Extracted entries:
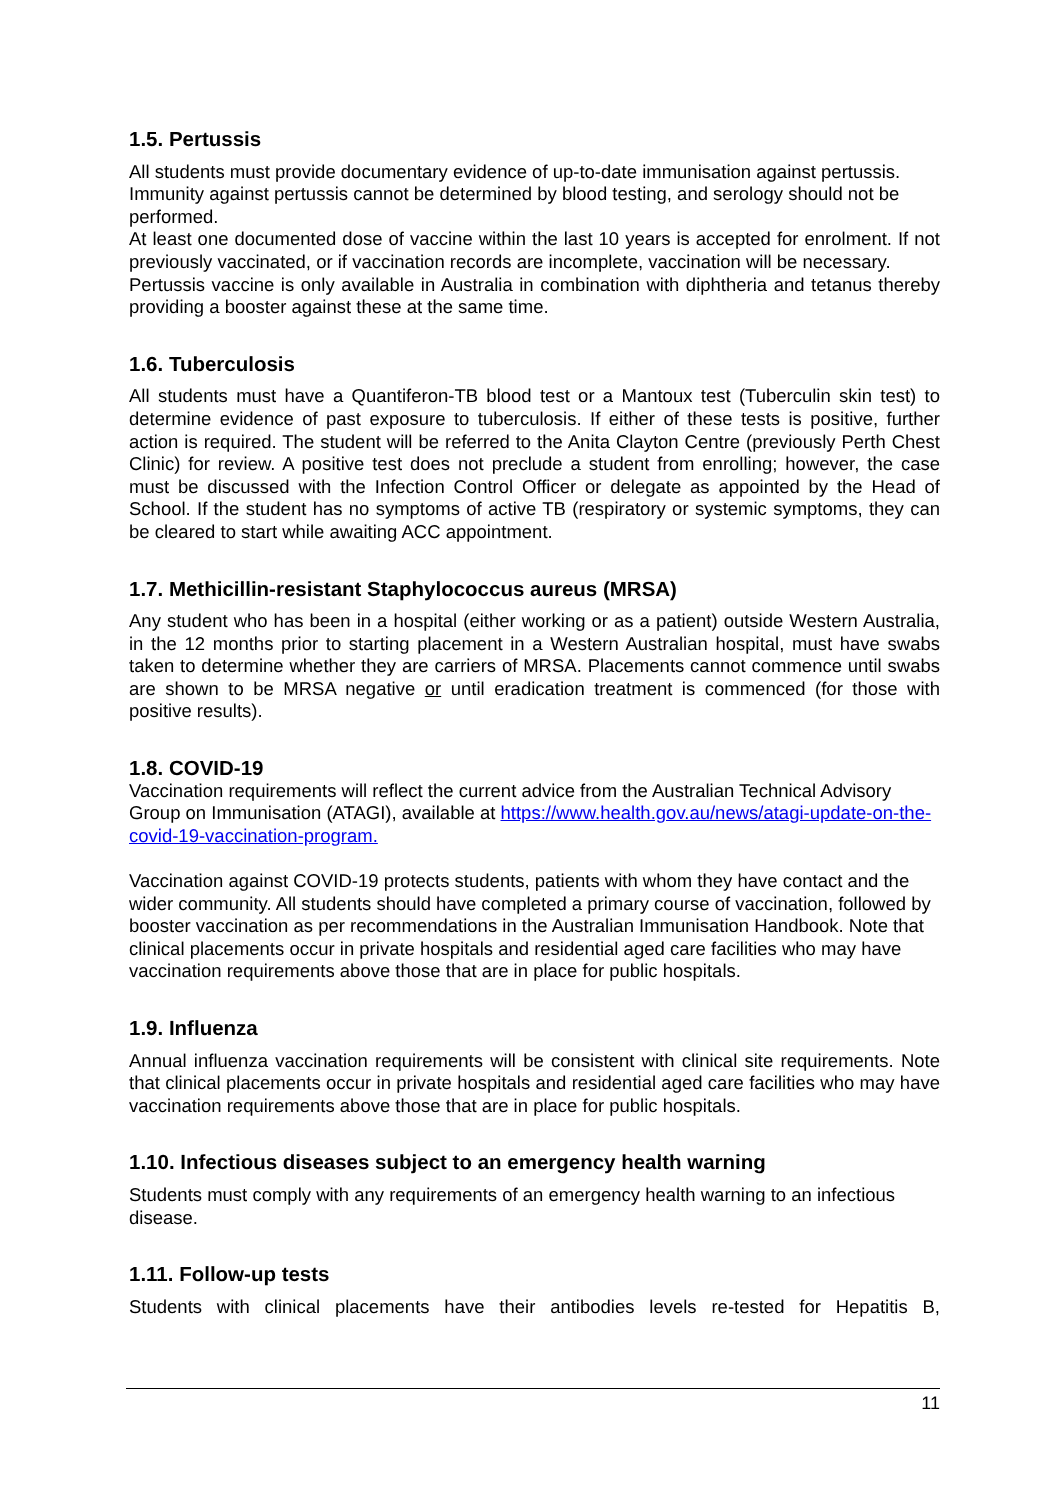1.5. Pertussis
All students must provide documentary evidence of up-to-date immunisation against pertussis.
Immunity against pertussis cannot be determined by blood testing, and serology should not be performed.
At least one documented dose of vaccine within the last 10 years is accepted for enrolment. If not previously vaccinated, or if vaccination records are incomplete, vaccination will be necessary.
Pertussis vaccine is only available in Australia in combination with diphtheria and tetanus thereby providing a booster against these at the same time.
1.6. Tuberculosis
All students must have a Quantiferon-TB blood test or a Mantoux test (Tuberculin skin test) to determine evidence of past exposure to tuberculosis. If either of these tests is positive, further action is required. The student will be referred to the Anita Clayton Centre (previously Perth Chest Clinic) for review. A positive test does not preclude a student from enrolling; however, the case must be discussed with the Infection Control Officer or delegate as appointed by the Head of School. If the student has no symptoms of active TB (respiratory or systemic symptoms, they can be cleared to start while awaiting ACC appointment.
1.7. Methicillin-resistant Staphylococcus aureus (MRSA)
Any student who has been in a hospital (either working or as a patient) outside Western Australia, in the 12 months prior to starting placement in a Western Australian hospital, must have swabs taken to determine whether they are carriers of MRSA. Placements cannot commence until swabs are shown to be MRSA negative or until eradication treatment is commenced (for those with positive results).
1.8. COVID-19
Vaccination requirements will reflect the current advice from the Australian Technical Advisory Group on Immunisation (ATAGI), available at https://www.health.gov.au/news/atagi-update-on-the-covid-19-vaccination-program.
Vaccination against COVID-19 protects students, patients with whom they have contact and the wider community. All students should have completed a primary course of vaccination, followed by booster vaccination as per recommendations in the Australian Immunisation Handbook. Note that clinical placements occur in private hospitals and residential aged care facilities who may have vaccination requirements above those that are in place for public hospitals.
1.9. Influenza
Annual influenza vaccination requirements will be consistent with clinical site requirements. Note that clinical placements occur in private hospitals and residential aged care facilities who may have vaccination requirements above those that are in place for public hospitals.
1.10. Infectious diseases subject to an emergency health warning
Students must comply with any requirements of an emergency health warning to an infectious disease.
1.11. Follow-up tests
Students with clinical placements have their antibodies levels re-tested for Hepatitis B,
11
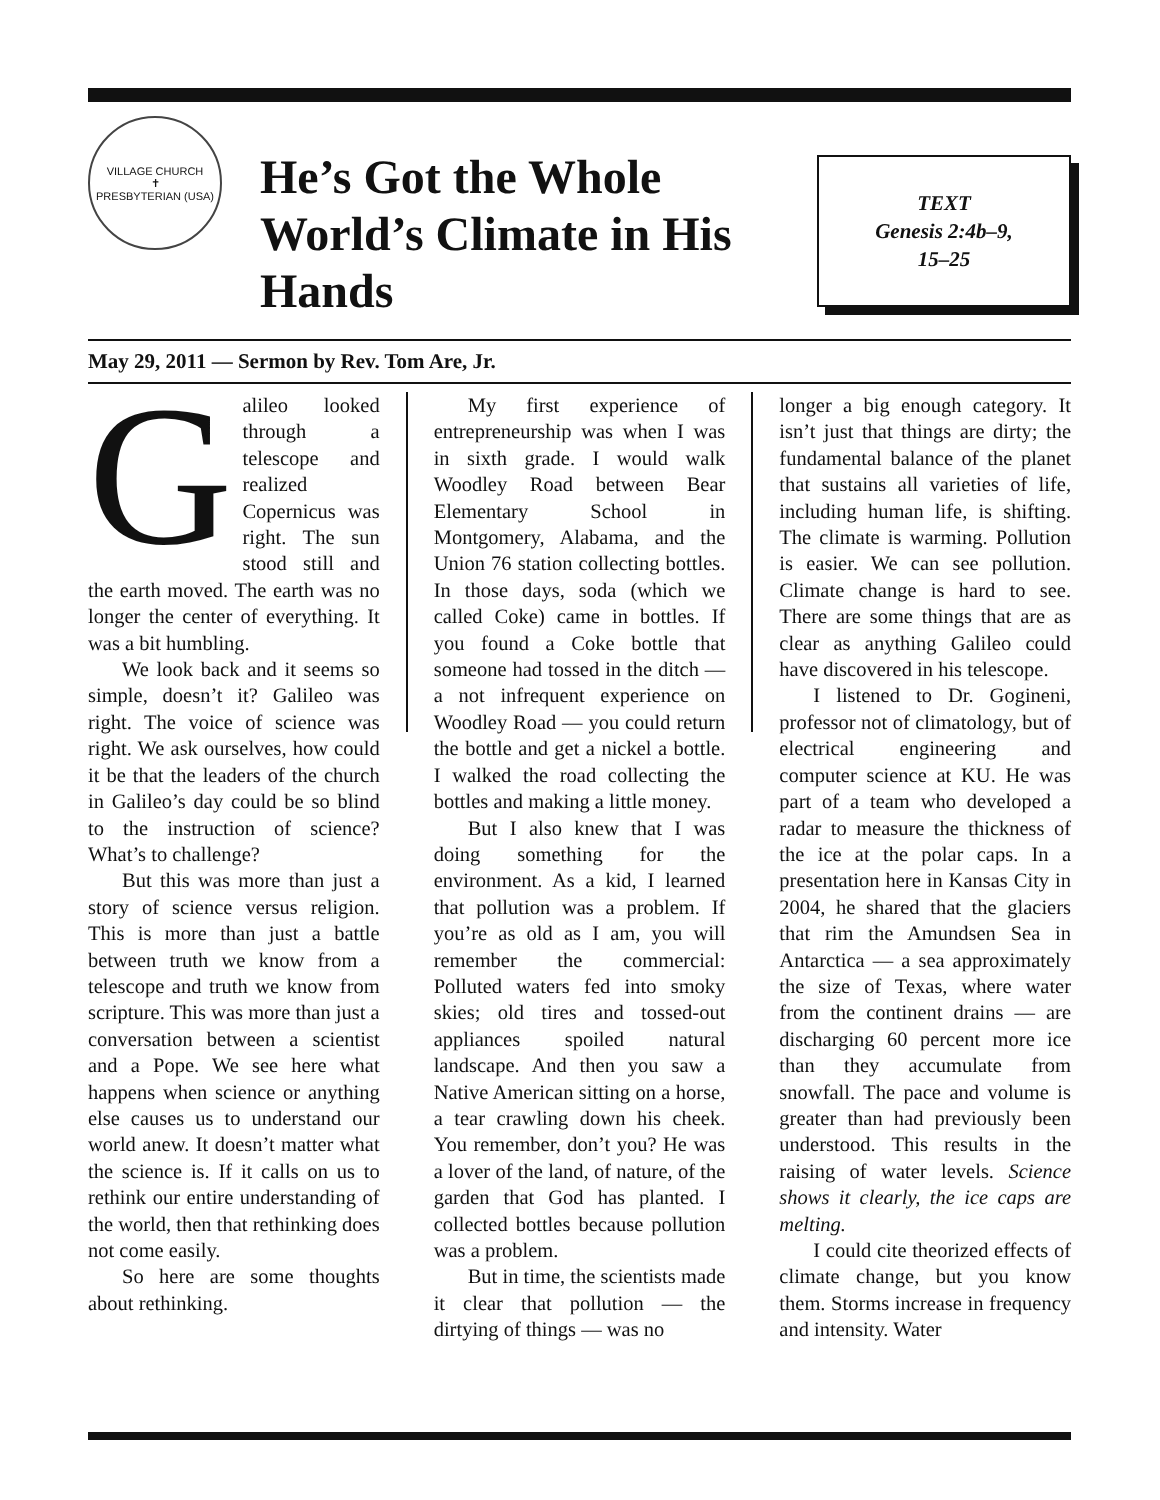VILLAGE CHURCH
✝
PRESBYTERIAN (USA)
He’s Got the Whole World’s Climate in His Hands
TEXT
Genesis 2:4b–9,
15–25
May 29, 2011 — Sermon by Rev. Tom Are, Jr.
Galileo looked through a telescope and realized Copernicus was right. The sun stood still and the earth moved. The earth was no longer the center of everything. It was a bit humbling.
We look back and it seems so simple, doesn’t it? Galileo was right. The voice of science was right. We ask ourselves, how could it be that the leaders of the church in Galileo’s day could be so blind to the instruction of science? What’s to challenge?
But this was more than just a story of science versus religion. This is more than just a battle between truth we know from a telescope and truth we know from scripture. This was more than just a conversation between a scientist and a Pope. We see here what happens when science or anything else causes us to understand our world anew. It doesn’t matter what the science is. If it calls on us to rethink our entire understanding of the world, then that rethinking does not come easily.
So here are some thoughts about rethinking.
My first experience of entrepreneurship was when I was in sixth grade. I would walk Woodley Road between Bear Elementary School in Montgomery, Alabama, and the Union 76 station collecting bottles. In those days, soda (which we called Coke) came in bottles. If you found a Coke bottle that someone had tossed in the ditch — a not infrequent experience on Woodley Road — you could return the bottle and get a nickel a bottle. I walked the road collecting the bottles and making a little money.
But I also knew that I was doing something for the environment. As a kid, I learned that pollution was a problem. If you’re as old as I am, you will remember the commercial: Polluted waters fed into smoky skies; old tires and tossed-out appliances spoiled natural landscape. And then you saw a Native American sitting on a horse, a tear crawling down his cheek. You remember, don’t you? He was a lover of the land, of nature, of the garden that God has planted. I collected bottles because pollution was a problem.
But in time, the scientists made it clear that pollution — the dirtying of things — was no
longer a big enough category. It isn’t just that things are dirty; the fundamental balance of the planet that sustains all varieties of life, including human life, is shifting. The climate is warming. Pollution is easier. We can see pollution. Climate change is hard to see. There are some things that are as clear as anything Galileo could have discovered in his telescope.
I listened to Dr. Gogineni, professor not of climatology, but of electrical engineering and computer science at KU. He was part of a team who developed a radar to measure the thickness of the ice at the polar caps. In a presentation here in Kansas City in 2004, he shared that the glaciers that rim the Amundsen Sea in Antarctica — a sea approximately the size of Texas, where water from the continent drains — are discharging 60 percent more ice than they accumulate from snowfall. The pace and volume is greater than had previously been understood. This results in the raising of water levels. Science shows it clearly, the ice caps are melting.
I could cite theorized effects of climate change, but you know them. Storms increase in frequency and intensity. Water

Your instructions:
Leave the pictures out and please restate exactly the lines running from the start of the material through the one with "1.6. Tuberculosis".

Solution for this problem:
1.5. Pertussis
All students must provide documentary evidence of up-to-date immunisation against pertussis.
Immunity against pertussis cannot be determined by blood testing, and serology should not be performed.
At least one documented dose of vaccine within the last 10 years is accepted for enrolment. If not previously vaccinated, or if vaccination records are incomplete, vaccination will be necessary.
Pertussis vaccine is only available in Australia in combination with diphtheria and tetanus thereby providing a booster against these at the same time.
1.6. Tuberculosis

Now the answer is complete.